Your claim that "material support included speech in the past" is misleading because it misses the crucial distinction between public discourse and direct assistance. The First Amendment continues to fully protect public advocacy. You can write, speak, and argue publicly in favor of any cause. What the Supreme Court prohibited was not the expression of an idea, but the action of providing a professional service directly to a designated organization, such as giving "expert advice" or "training".

In short, the law distinguishes between expressing an independent opinion (which is legal) and using your speech as an expert tool to help a group operate (which is not).

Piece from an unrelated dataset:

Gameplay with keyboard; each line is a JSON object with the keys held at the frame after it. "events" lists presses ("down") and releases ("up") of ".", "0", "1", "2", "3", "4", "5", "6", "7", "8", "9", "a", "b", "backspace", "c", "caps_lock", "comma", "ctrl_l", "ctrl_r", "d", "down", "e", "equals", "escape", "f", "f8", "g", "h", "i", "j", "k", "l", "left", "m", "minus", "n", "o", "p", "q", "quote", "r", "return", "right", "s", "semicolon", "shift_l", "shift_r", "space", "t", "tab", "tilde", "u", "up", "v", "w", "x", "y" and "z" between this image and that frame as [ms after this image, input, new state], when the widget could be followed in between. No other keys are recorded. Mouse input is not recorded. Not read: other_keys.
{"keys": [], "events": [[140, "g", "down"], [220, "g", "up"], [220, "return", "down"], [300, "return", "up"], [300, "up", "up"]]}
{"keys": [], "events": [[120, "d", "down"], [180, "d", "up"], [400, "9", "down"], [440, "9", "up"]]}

My point is OP is wrong that it doesn't include speech. It includes some speech.


I specifically said that it does include some speech. I even referred to the definition's mention of "training" — which the WaPo article you linked to calls out.


The direct assistance was still speech. Providing training to people on how to engage lawfully with the international legal system is speech. The court has not found that only speech that "expresses an idea" is protected speech.


Who is the judge? Looks like there is no due process, just the discretion of Marco Rubio is enough to revoke passport/visa


The bill says that it can be challenged in court. But in the first instance, the Secretary of State would make the decision.


https://www.congress.gov/bill/119th-congress/house-bill/5300...

The bill (HR 5300, Section 226) does not actually say that.

> Any individual who, in accordance with this section, is denied issuance of a passport by the Secretary of State, or whose passport is revoked by the Secretary, may request a hearing to appeal such denial or revocation not later than 60 days after receiving notice of such denial or revocation.

That's an administrative hearing, not a court one. One could presumably still sue over this, but the likely end result is SCOTUS saying "nah".


How many tens of thousands of dollars in legal fees does it cost to challenge something like this in court?


FIRE or the ACLU would likely represent affected citizens for free, even if they do things that are likely over the line. They would want to see the line drawn appropriately (which in their case means in a very free speech-friendly way).


They only have so much money and lawyer hours.


Well, that's moving the goalposts a bit. This strikes at the core of FIRE's work, and even though the ACLU has backed away from free speech a bit in recent years (based on the possible impact the speech would have on other priorities for the ACLU), I think in this case that would not be a limiting factor for them.

These organizations have tons of money and can bring on outside counsel to supplement their own. Also, merely having them on record as defending you would go a very long way in settlement negotiations. The bigger practical hurdle is knowing they exist in the first place, if you're affected. Presumably a quick chat with an LLM would point someone in their direction though.


Yeah, the courts don't even have to involved. All you need to do is be charged, and they can revoke the passport, even if charges are later dropped.